## Source extract
Plants & Gardens Blog

Great Moments in Plant Evolution, Part 2: The Origin of Trees and Forests

In the last blog in our plant evolution series Plants Invade the Land, we saw plants evolving onto the land from their aquatic ancestors. Early land plants evolved the ability to branch, which set the stage for an evolutionary explosion in diversity and form. This radiation of plant diversity came during a fascinating time called the Devonian period (419–359 mya).

At the beginning of this period, plants started out small and relatively simple in structure, but by the end of the Devonian, plants were tree-sized, with a dazzling display of complex forms or anatomies. This Devonian diversification brings about the origin of fundamental structures found in most plants today: roots, leaves, wood, and seeds. For paleobotanists it is a wondrous time, rivaled only by the radiation of flowering plants nearly 250 million years later. But let’s not get ahead of ourselves.

Appalachian club moss (Huperzia appressa), a species of living club moss that is probably similar to some of those that existed about 400 million years ago. Photo by Alan Cressler.

In the early Devonian, plants continued the increase in height and complexity that started in the Silurian period. From those plants, new groups arise, such as lycophytes, including the modern club mosses. Some lycophytes evolved the first rooting systems on Earth, which allowed plants better anchorage on the ground, and absorption of water to feed upright photosynthetic stems. Early club mosses also appear in the fossil record, with their moss-like leaves, called microphylls, which increased the ability to capture light for photosynthesis. These microphylls are probably not related to the leaves found in flowering plants, but they represent nature’s first attempt at leaves and they survive to this day.

## Records shown
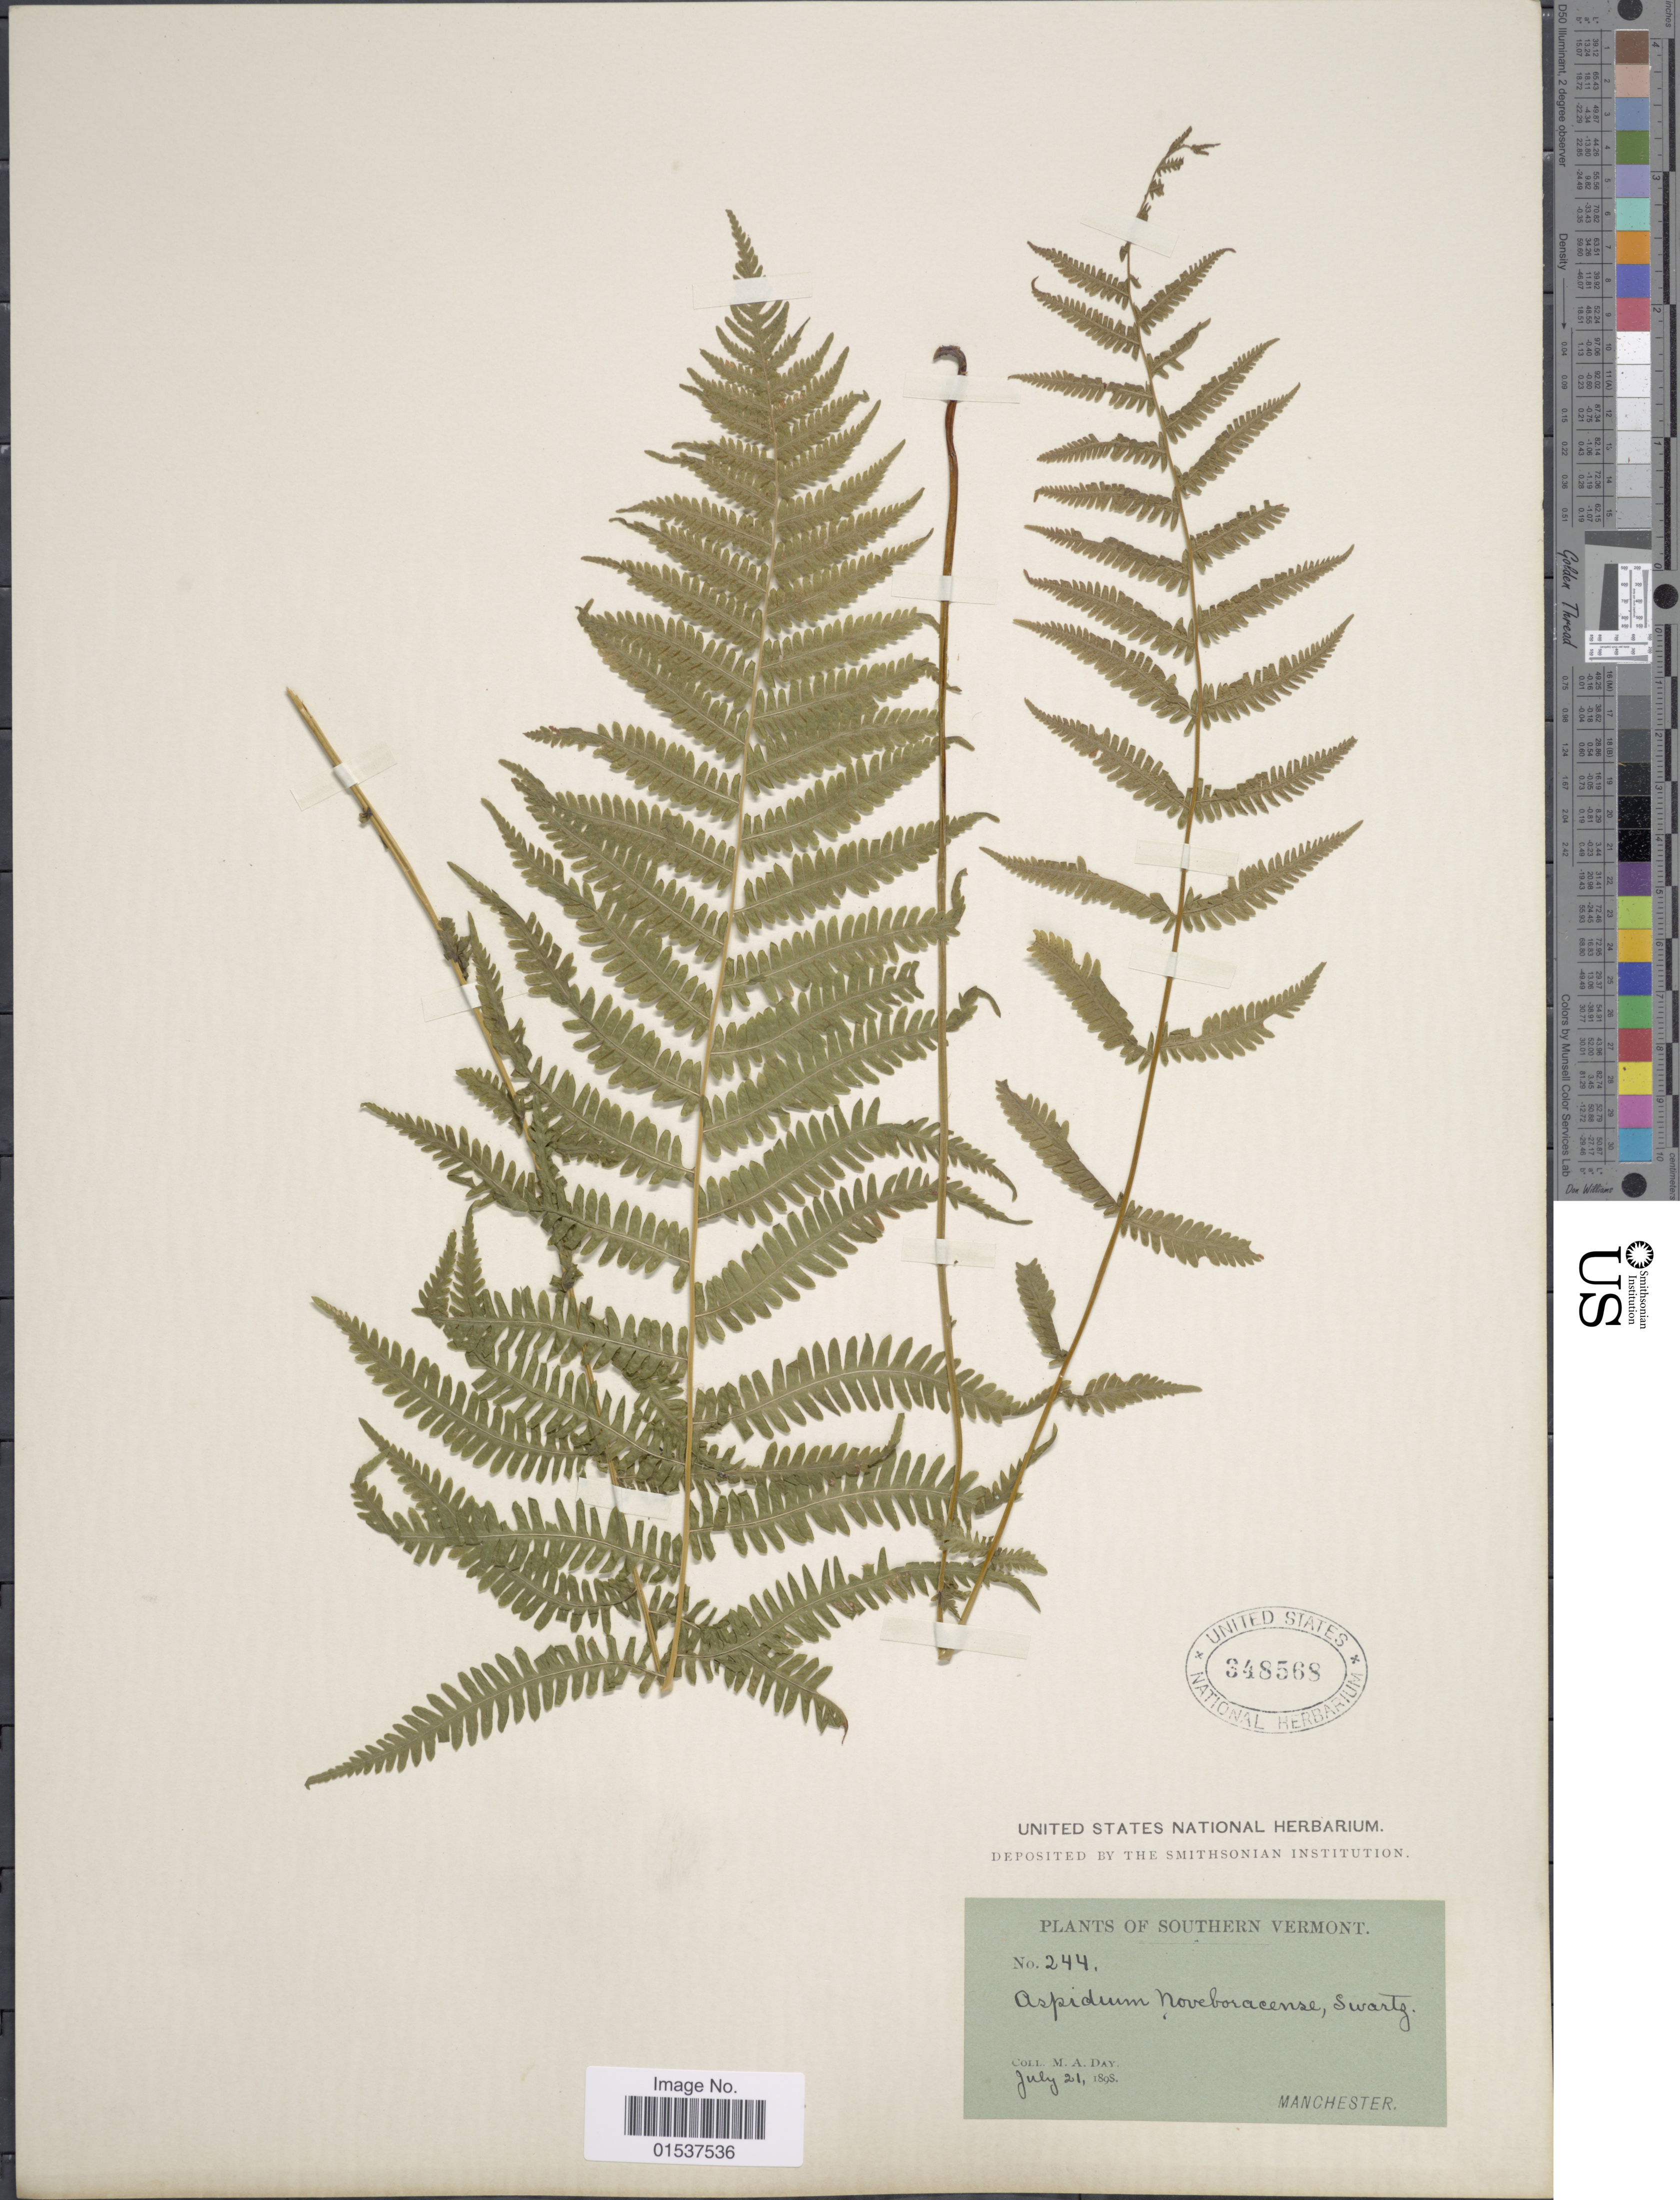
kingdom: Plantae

* * *

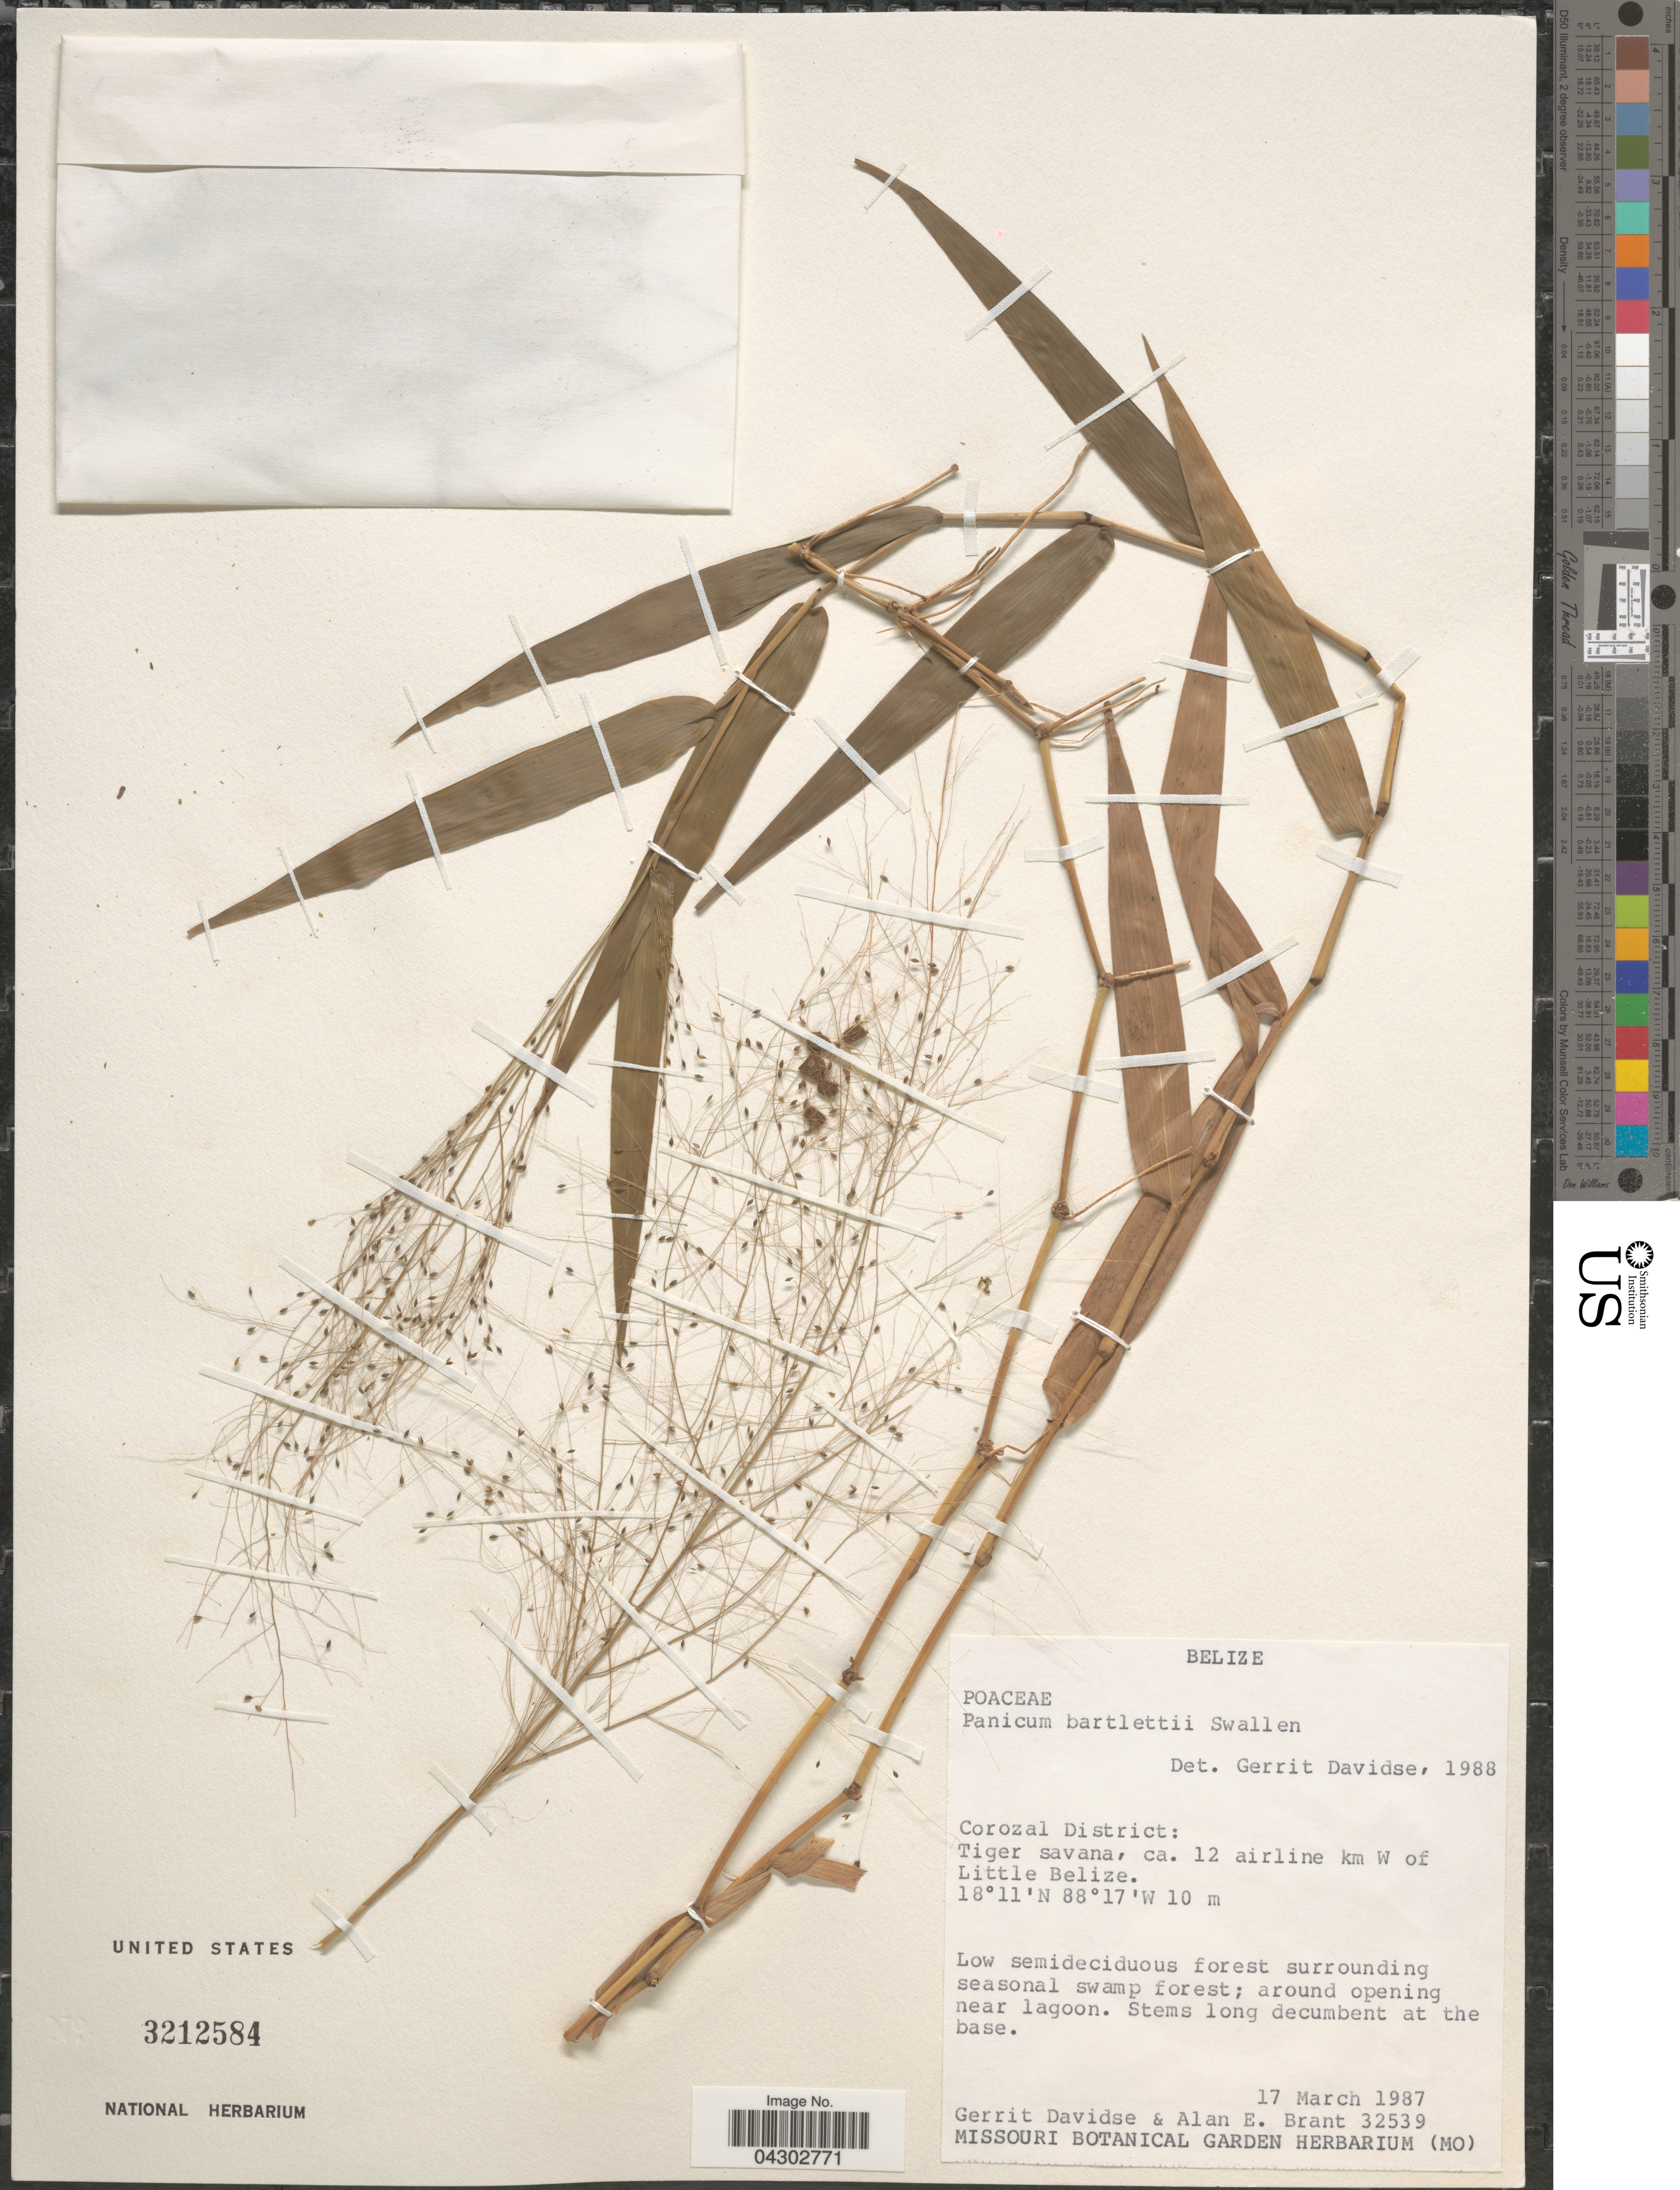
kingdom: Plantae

## Task prompt
From the plant evolution blog post, list the fundamental structures that the Devonian diversification gave rise to and that are found in most plants today.

## Exercise answer
Roots, leaves, wood, and seeds.